Frees you for what? thought Rickards. For murder, that iconoclastic act of protest and defiance, that single step across an unmarked, undefended frontier which, once taken, sets a man apart forever from the rest of his kind? But he decided to defer the obvious question.

Instead he asked: “What sort of family had he?” The question sounded innocuous and banal, as if they were casually discussing a common acquaintance.

“He had a father and a mother. That sort of family. What other sort is there?”

But Rickards had resolved on patience. It was not a ploy that came easily to him, but he could recognize pain when its
taut and naked sinews were thrust so close to his face. He said mildly: “I mean, what sort of background did he come from? Had he brothers or sisters?”

“His father is a country parson. His mother is a country parson’s wife. He was an only child. His death nearly destroyed them. If we could have made it look like an accident, we would have. If lying could have helped, I would have lied. Why the hell didn’t he drown himself? That way there would at least have been room for doubt. Is that what you meant by background?”

“It’s helping to fill in the picture.” He paused and then, almost casually, asked the seminal question. “Did Hilary Robarts know that you and Tobias Gledhill had spent a night together?”

“Whatever possible relevance …? All right, it’s your job to do the scavenging. I know the system. You trawl up everything you can get your nets to and then throw away what you don’t want. In the process you learn a lot of secrets you’ve no particular right to know and cause a lot of pain. Do you enjoy that? Is that what gives you your kicks?”

“Just answer the question, sir.”

“Yes, Hilary knew. She found out by one of those coincidences which seem a one-in-a-million chance when they happen but which aren’t really so remarkable or unusual in real life. She drove past my house when Toby and I were leaving just after seven-thirty in the morning. She had taken a day’s leave, apparently, and must have left home early to drive off somewhere. It’s no use asking me where, because I don’t know. I suppose, like most other people, she has friends she visits from time to time. I mean, someone somewhere must have liked her.”

“Did she ever speak about the encounter, to you or to anyone else you know?”

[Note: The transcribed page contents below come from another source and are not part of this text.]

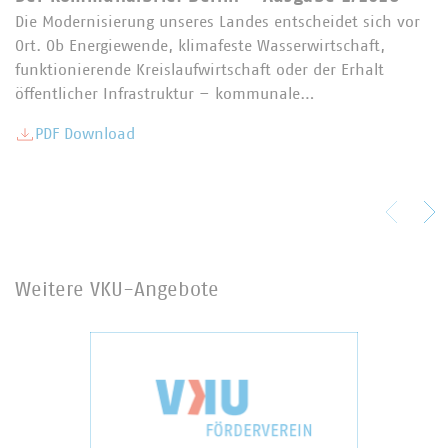
Die Modernisierung unseres Landes entscheidet sich vor
Ort. Ob Energiewende, klimafeste Wasserwirtschaft,
funktionierende Kreislaufwirtschaft oder der Erhalt
öffentlicher Infrastruktur – kommunale…
PDF Download
Weitere VKU-Angebote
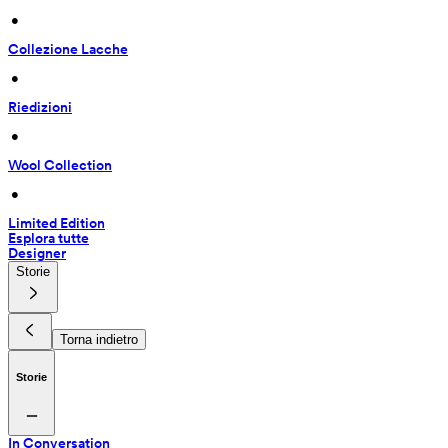
 • 
Collezione Lacche
 • 
Riedizioni
 • 
Wool Collection
 • 
Limited Edition
Esplora tutte
Designer
Storie
Torna indietro
Storie
In Conversation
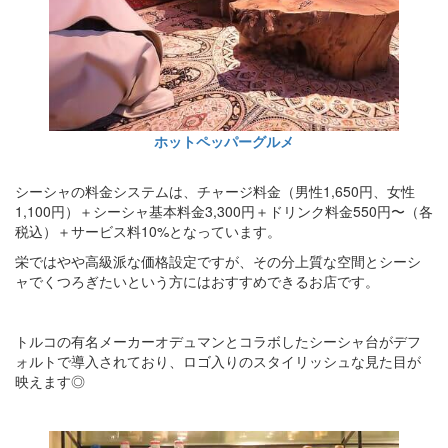
ホットペッパーグルメ
シーシャの料金システムは、チャージ料金（男性1,650円、女性
1,100円）＋シーシャ基本料金3,300円＋ドリンク料金550円〜（各
税込）＋サービス料10%となっています。
栄ではやや高級派な価格設定ですが、その分上質な空間とシーシ
ャでくつろぎたいという方にはおすすめできるお店です。
トルコの有名メーカーオデュマンとコラボしたシーシャ台がデフ
ォルトで導入されており、ロゴ入りのスタイリッシュな見た目が
映えます◎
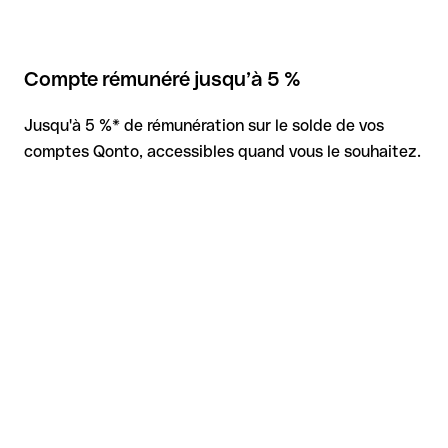
Compte rémunéré jusqu’à 5 %
Jusqu'à 5 %* de rémunération sur le solde de vos
comptes Qonto, accessibles quand vous le souhaitez.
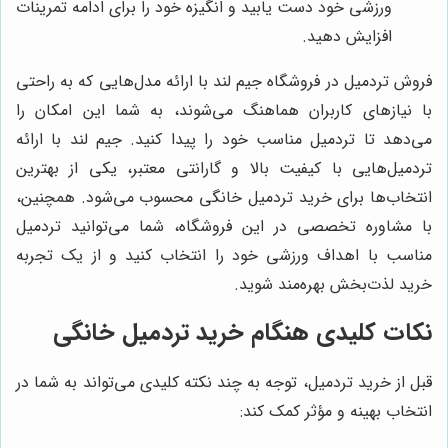
ورزشی خود دست یابید و انگیزه خود را برای ادامه تمرینات
افزایش دهید.
فروش تردمیل در فروشگاه جیم لند با ارائه مدل‌هایی که به راحتی
با نیازهای کاربران هماهنگ می‌شوند، به شما این امکان را
می‌دهد تا تردمیل مناسب خود را پیدا کنید. جیم لند با ارائه
تردمیل‌هایی با کیفیت بالا و گارانتی معتبر، یکی از بهترین
انتخاب‌ها برای خرید تردمیل خانگی محسوب می‌شود. همچنین،
با مشاوره تخصصی در این فروشگاه، شما می‌توانید تردمیل
مناسب با اهداف ورزشی خود را انتخاب کنید و از یک تجربه
خرید لذت‌بخش بهره‌مند شوید.
نکات کلیدی هنگام خرید تردمیل خانگی
قبل از خرید تردمیل، توجه به چند نکته کلیدی می‌تواند به شما در
انتخاب بهینه و مؤثر کمک کند:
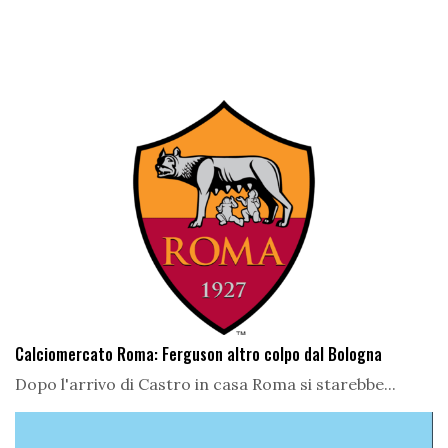
Calciomercato Roma: Ferguson altro colpo dal Bologna
Dopo l'arrivo di Castro in casa Roma si starebbe...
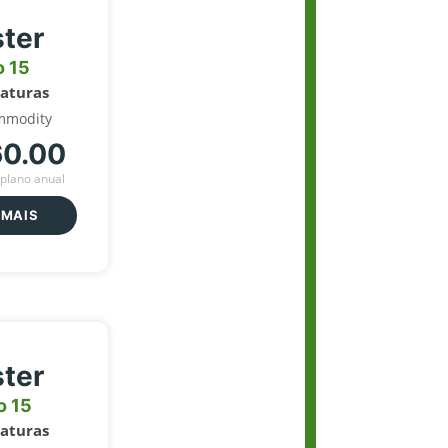
ter
o 15
naturas
mmodity
60.00
plano anual
 MAIS
ter
o 15
naturas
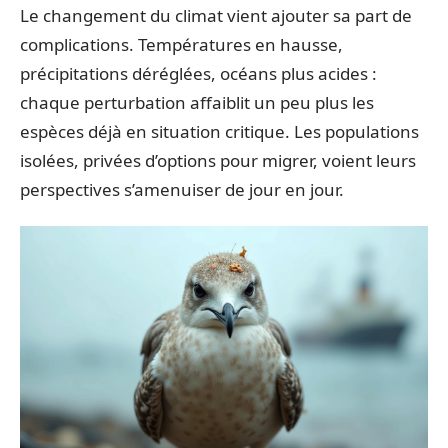
Le changement du climat vient ajouter sa part de
complications. Températures en hausse,
précipitations déréglées, océans plus acides :
chaque perturbation affaiblit un peu plus les
espèces déjà en situation critique. Les populations
isolées, privées d’options pour migrer, voient leurs
perspectives s’amenuiser de jour en jour.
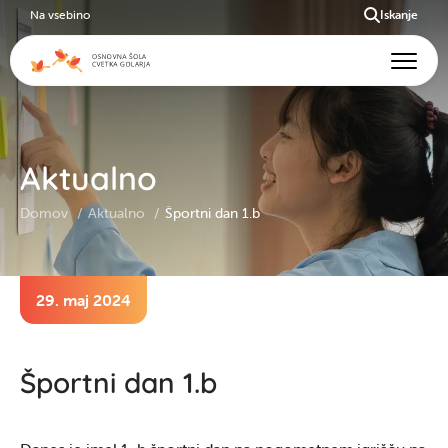
Na vsebino
Iskanje
Aktualno
Domov
Aktualno
Športni dan 1.b
29. maj 2024
Športni dan 1.b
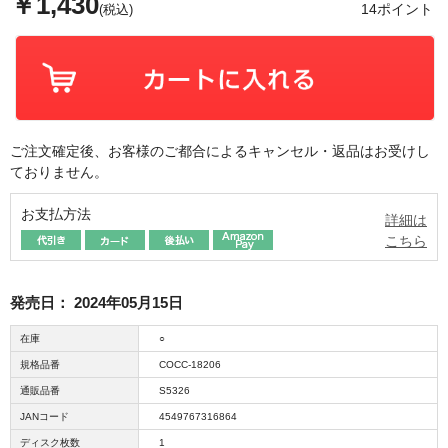
￥1,430
14ポイント
(税込)
ご注文確定後、お客様のご都合によるキャンセル・返品はお受けし
ておりません。
お支払方法
詳細は
こちら
発売日：
2024年05月15日
在庫
○
規格品番
COCC-18206
通販品番
S5326
JANコード
4549767316864
ディスク枚数
1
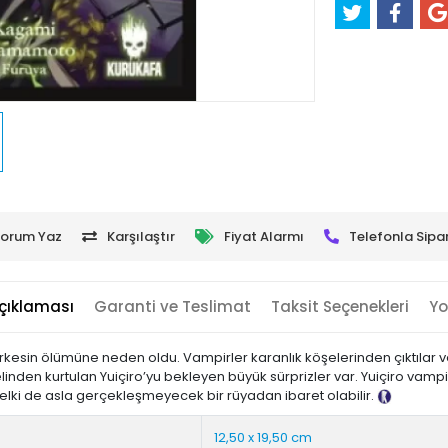
orum Yaz
Karşılaştır
Fiyat Alarmı
Telefonla Sipar
çıklaması
Garanti ve Teslimat
Taksit Seçenekleri
Yo
herkesin ölümüne neden oldu. Vampirler karanlık köşelerinden çıktılar 
elinden kurtulan Yuiçiro’yu bekleyen büyük sürprizler var. Yuiçiro vamp
belki de asla gerçekleşmeyecek bir rüyadan ibaret olabilir.
Tanıtım Me
12,50 x 19,50 cm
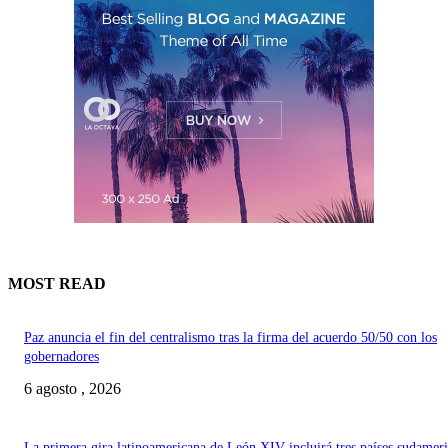
MOST READ
Paz anuncia el fin del centralismo tras la firma del acuerdo 50/50 con los
gobernadores
6 agosto , 2026
La primera gira latinoamericana de León XIV incluirá tres países sudamer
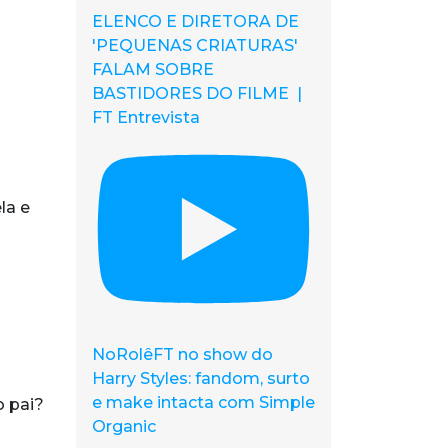
ELENCO E DIRETORA DE
'PEQUENAS CRIATURAS'
FALAM SOBRE
BASTIDORES DO FILME |
FT Entrevista
la e
NoRolêFT no show do
Harry Styles: fandom, surto
e make intacta com Simple
o pai?
Organic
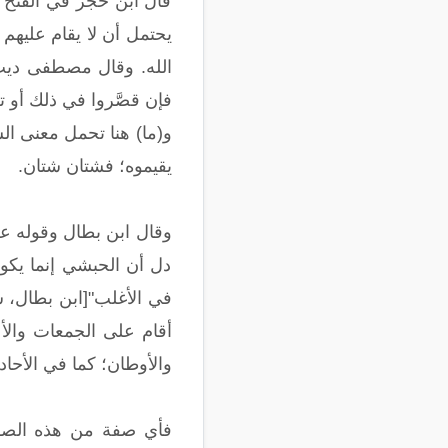
قال ابن حجر في الفتح ف
يحتمل أن لا يقام عليهم 
الله. وقال مصطفى ديب 
فإن قصَّروا في ذلك أو تجاو
و(ما) هنا تحمل معنى الشر
يقيموه؛ فشتان شتان.
وقال ابن بطال وقوله عل
دل أن الحبشي إنما يكون
أقام على الجمعات والأع
والأوطان؛ كما في الأحا
فأي صفة من هذه الصفا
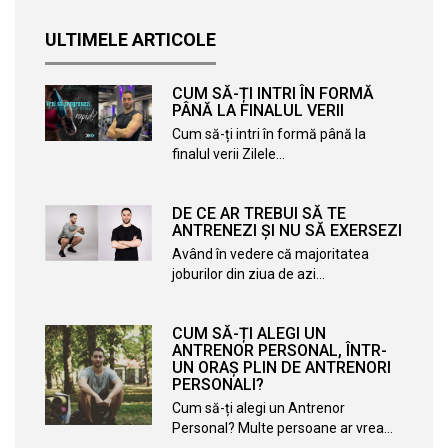
ULTIMELE ARTICOLE
CUM SĂ-ȚI INTRI ÎN FORMĂ
PÂNĂ LA FINALUL VERII
Cum să-ți intri în formă până la
finalul verii Zilele…
DE CE AR TREBUI SĂ TE
ANTRENEZI ȘI NU SĂ EXERSEZI
Având în vedere că majoritatea
joburilor din ziua de azi…
CUM SĂ-ȚI ALEGI UN
ANTRENOR PERSONAL, ÎNTR-
UN ORAȘ PLIN DE ANTRENORI
PERSONALI?
Cum să-ți alegi un Antrenor
Personal? Multe persoane ar vrea…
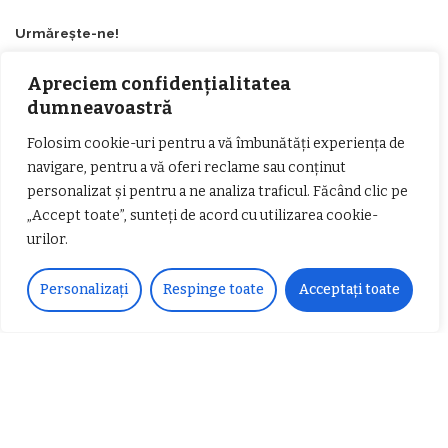
Urmărește-ne!
Apreciem confidențialitatea
33k
Fans
LIKE
dumneavoastră
252
Followers
FOLLOW
Folosim cookie-uri pentru a vă îmbunătăți experiența de
navigare, pentru a vă oferi reclame sau conținut
personalizat și pentru a ne analiza traficul. Făcând clic pe
Articole populare
„Accept toate”, sunteți de acord cu utilizarea cookie-
urilor.
Personalizați
Respinge toate
Acceptați toate
𝗖𝗵𝗶𝗺𝗰𝗼𝗺𝗽𝗹𝗲𝘅 𝘀𝘂𝘀𝘁𝗶𝗻𝗲 𝗲𝗰𝗵𝗶𝗽𝗮
𝐄𝐥𝐞𝐜𝐭𝐫𝐢𝐜 𝐍𝐢𝐠𝐡𝐭𝐬 𝐁𝐫𝐞𝐳𝐨𝐢 𝟐𝟎𝟐𝟐. Rock
𝗦𝗖𝗠 𝗥𝗮𝗺𝗻𝗶𝗰𝘂 𝗩𝗮𝗹𝗰𝗲𝗮 𝗶𝗻
alternativ sub cerul înstelat de la
𝗰𝗮𝗹𝗶𝘁𝗮𝘁𝗲 𝗱𝗲 𝗽𝗮𝗿𝘁𝗲𝗻𝗲𝗿
#𝐁𝐫𝐞𝐳𝐨𝐢𝐮𝐥𝐋𝐮𝐦𝐢𝐢
𝗳𝗶𝗻𝗮𝗻𝘁𝗮𝘁𝗼𝗿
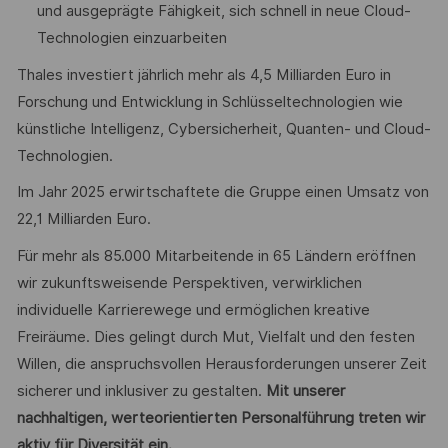
und ausgeprägte Fähigkeit, sich schnell in neue Cloud-
Technologien einzuarbeiten
Thales investiert jährlich mehr als 4,5 Milliarden Euro in
Forschung und Entwicklung in Schlüsseltechnologien wie
künstliche Intelligenz, Cybersicherheit, Quanten- und Cloud-
Technologien.
Im Jahr 2025 erwirtschaftete die Gruppe einen Umsatz von
22,1 Milliarden Euro.
Für mehr als 85.000 Mitarbeitende in 65 Ländern eröffnen
wir zukunftsweisende Perspektiven, verwirklichen
individuelle Karrierewege und ermöglichen kreative
Freiräume. Dies gelingt durch Mut, Vielfalt und den festen
Willen, die anspruchsvollen Herausforderungen unserer Zeit
sicherer und inklusiver zu gestalten.
Mit unserer
nachhaltigen, werteorientierten Personalführung treten wir
aktiv für Diversität ein.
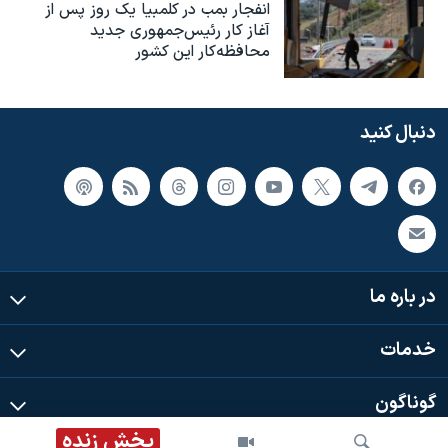
انفجار بمب‌‌ در کلمبیا یک روز پس از
آغاز کار رئیس‌جمهوری جدید
محافظه‌کار این کشور
دنبال کنید
در باره ما
خدمات
گوناگون
پخش زنده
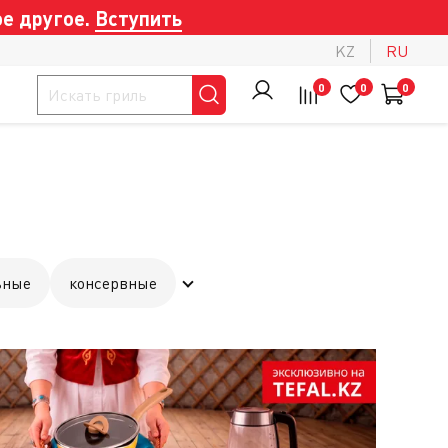
е другое.
Вступить
KZ
RU
0
0
0
ьные
консервные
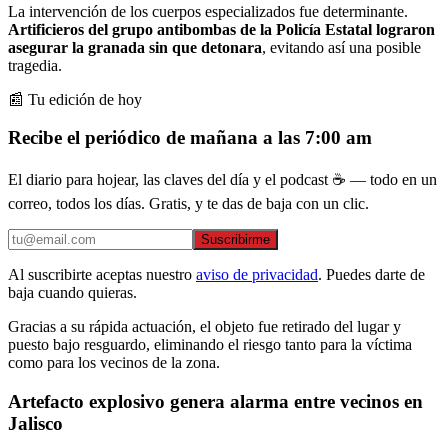
La intervención de los cuerpos especializados fue determinante.
Artificieros del grupo antibombas de la Policía Estatal lograron
asegurar la granada sin que detonara
, evitando así una posible
tragedia.
📰 Tu edición de hoy
Recibe el periódico de mañana a las 7:00 am
El diario para hojear, las claves del día y el podcast ☕ — todo en un
correo, todos los días. Gratis, y te das de baja con un clic.
Suscribirme
Al suscribirte aceptas nuestro
aviso de privacidad
. Puedes darte de
baja cuando quieras.
Gracias a su rápida actuación, el objeto fue retirado del lugar y
puesto bajo resguardo, eliminando el riesgo tanto para la víctima
como para los vecinos de la zona.
Artefacto explosivo genera alarma entre vecinos en
Jalisco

“She didn’t make it public property. I think she regarded it as too valuable a piece of information to cast before the swine.
She liked power, and this was certainly power of a kind. As she drove past, she slowed down almost to walking pace and stared straight into my eyes. I can remember that look: amusement, changing to contempt, then triumph. We understood each other all right. But she never subsequently spoke a word to me.”

“Did she talk about it to Mr. Gledhill?”

“Oh yes, she spoke to Toby all right. That’s the reason he killed himself.”

“How do you know that she spoke to him? Did he tell you?”

“No.”

“You’re suggesting that she blackmailed him?”

“I’m suggesting that he was unhappy, muddled, uncertain about every aspect of his life, his research, his future, his sexuality. I know that she attracted him sexually. He wanted her. She was one of those dominant, physically powerful women who do attract sensitive men like Toby. I think she knew that and she used it. I don’t know when she got hold of him or what she said to him, but I’m bloody sure that he’d be alive now if it weren’t for Hilary Robarts. And if you think that gives me a motive for her murder, you’re damned right. But I didn’t kill her and, that being so, you won’t find any evidence that I did. Part of me, a very small part, is actually sorry that she’s dead. I didn’t like her and I don’t think she was a happy woman, or even a particularly useful one. But she was healthy and intelligent and she was young. Death ought to be for the old, the sick and the tired. What I feel is a touch of
lacrimae rerum
. Even the death of an enemy diminishes us, apparently, or so, in certain moods, it seems. But that doesn’t mean I’d want her alive again. But it’s possible I’m prejudiced, perhaps even unjust. When Toby was happy, no one was more joyous. When he was miserable, he went down into his private hell. Perhaps she could reach him there, could help him. I know I couldn’t.
It’s difficult to comfort a friend when you suspect that he sees it as a ploy to get him into your bed.”